Voila, breakfast! The eggs are nice and hot so they tend to steam the collard a little and soften it. Chew well and enjoy!

Wednesday, April 8, 2009

Baby greens (ultrasound picture)

I've spent the last 3 days on the mainland and so my "green" intake was left up to Wholefoods market and restaurants to upkeep. I don't cook when I am over there, primarily because my kitchen is not set up and because there are so many great options. Garden Grill, Julians, and Local 121 to name a few for the Rhode Islanders.

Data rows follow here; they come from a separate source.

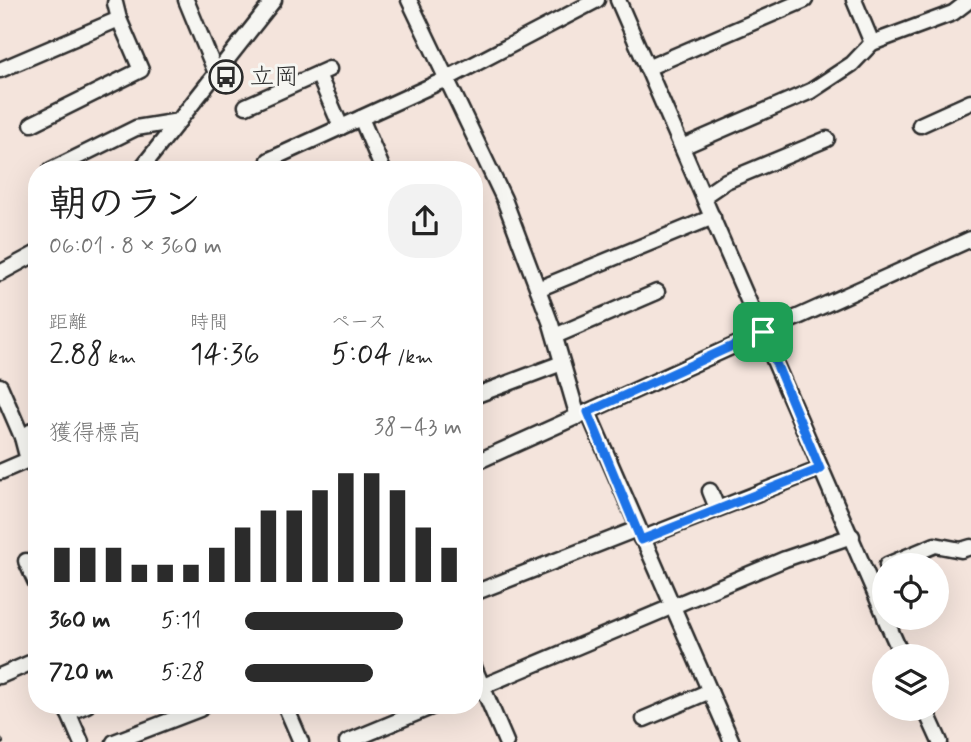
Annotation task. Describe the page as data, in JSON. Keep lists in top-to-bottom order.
{
  "places": {
    "bus stop": ["立岡"]
  },
  "page": {
    "heading": ["朝のラン", "06:01 · 8 × 360 m"],
    "stats": [
      ["距離", "2.88 km"],
      ["時間", "14:36"],
      ["ペース", "5:04 /km"]
    ],
    "chart": ["獲得標高", "38–43 m"],
    "list": [
      {
        "name": "360 m",
        "note": "5:11"
      },
      {
        "name": "720 m",
        "note": "5:28"
      }
    ]
  }
}
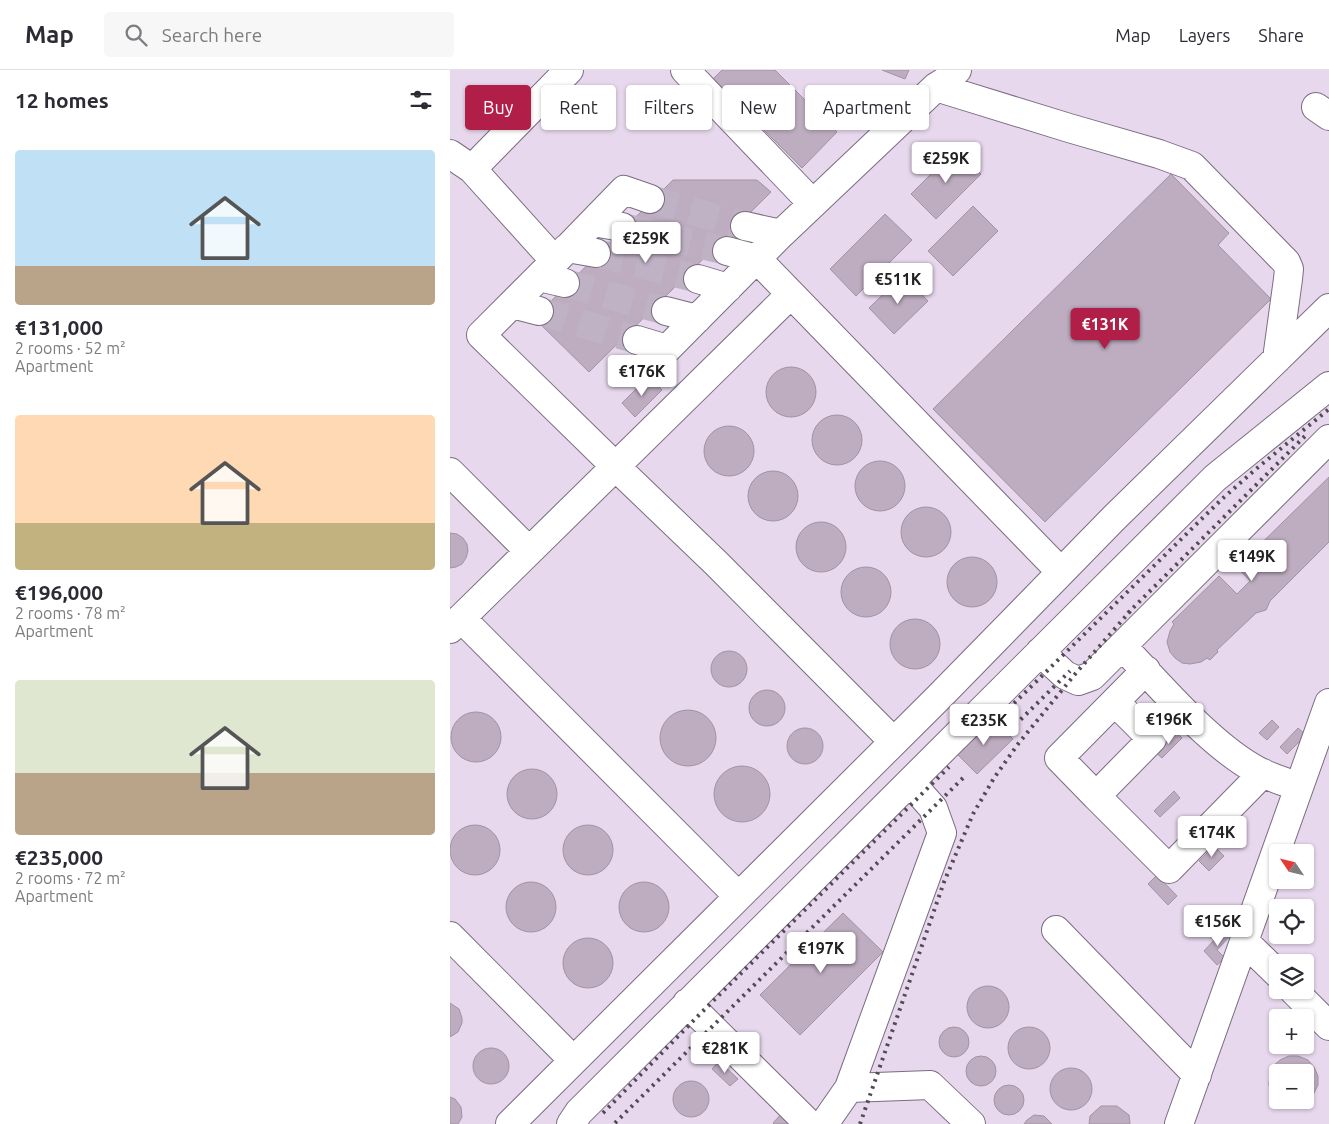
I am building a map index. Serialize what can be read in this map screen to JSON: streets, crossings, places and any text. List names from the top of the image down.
{
  "north": "top left",
  "page": {
    "header": "Map",
    "search": "Search here",
    "nav": ["Map", "Layers", "Share"],
    "heading": "12 homes",
    "chip": [
      "Buy",
      "Rent",
      "Filters",
      "New",
      "Apartment"
    ],
    "list": [
      {
        "name": "€131,000",
        "note": "2 rooms · 52 m² · Apartment"
      },
      {
        "name": "€196,000",
        "note": "2 rooms · 78 m² · Apartment"
      },
      {
        "name": "€235,000",
        "note": "2 rooms · 72 m² · Apartment"
      }
    ],
    "price": [
      "€259K",
      "€259K",
      "€511K",
      "€131K",
      "€176K",
      "€149K",
      "€196K",
      "€235K",
      "€174K",
      "€156K",
      "€197K",
      "€281K"
    ],
    "map_buttons": ["+", "−"]
  }
}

Chopper and I went for our first appointment with our new midwife and turns out my belly was measuring a whole month ahead of where it was supposed to be! She said this could mean, either I was due in August (ahhhh!) or carrying twins (double ahhh!!), so we went and had an ultrasound to find out just what was going on. Turns out I am right on time and the baby is measuring normal for 4 months, so....aaaaaaaaaah (sigh). So the belly size had more to due with my anatomy than anything else, I'm just showing big.

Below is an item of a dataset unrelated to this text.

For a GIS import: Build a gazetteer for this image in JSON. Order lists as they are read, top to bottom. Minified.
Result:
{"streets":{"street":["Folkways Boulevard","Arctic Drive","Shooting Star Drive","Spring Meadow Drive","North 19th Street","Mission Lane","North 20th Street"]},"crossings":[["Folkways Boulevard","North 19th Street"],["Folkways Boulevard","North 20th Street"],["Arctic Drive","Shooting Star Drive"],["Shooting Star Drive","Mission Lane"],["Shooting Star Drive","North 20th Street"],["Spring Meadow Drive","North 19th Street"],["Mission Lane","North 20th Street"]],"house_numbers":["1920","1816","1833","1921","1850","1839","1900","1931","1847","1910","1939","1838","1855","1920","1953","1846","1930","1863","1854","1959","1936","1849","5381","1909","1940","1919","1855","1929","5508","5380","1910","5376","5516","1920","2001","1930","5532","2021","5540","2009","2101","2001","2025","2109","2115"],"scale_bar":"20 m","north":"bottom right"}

Here is the little bean. Look at that strong spinal cord! She is kind of lounging, her leg is kind of bent and out in front of her. I say "her" but don't be fooled we aren't actually finding out the sex, but I think it looks like a girl, kind of, sort of.

Sunday, April 5, 2009

Sunshine and Asparagus (aspargus-escarole pizza)

Asparagus, Escarole Pizza-The whole wheat thin crust is from Olga's bakery in Providence (they sell to Wholefoods) you can also find their baked goods at the Winter Farmer's Market.

I am excited for sunshine and asparagus. The sun is shining today and I've felt my shoulders relax a little. While the asparagus starts to grow, in a little while I suppose. I can get my hands on asparagus now, and I have, but I feel like a cheat. California asparagus has to travel 3000 miles to make it to my plate, and believe it or not, I feel less of a connection to it. Something has happened (to me and my brain) as I've grown to understand and appreciate where my food is grown. A lot of it has to do with taste, plain and simple. To be so fortunate to have eaten greens right from the farm, or as most of us have, a tomato out of the garden, we understand there is a difference. It is just not always easy to explain the difference, you have to experience it.

I encourage anyone out there who, during a New England summer, relies on the grocery store for their produce, to try out a farmer's market at least once and, buy lots of stuff. In the beginning of my FM experiences I would go and look but rarely buy. I'll admit I was a little intimidated to step up to the farmer, it was so personal! Someone would ask if I'd like to try something and I'd quickly shake my head "no" afraid that they'd (god forbid) talk to me again. How long I kept myself from enjoying and experiencing the connection between food, my mood, and the connection it gifts us with other people. So I encourage you to, go, try, taste, feel, smell, connect, and bring home the goodness!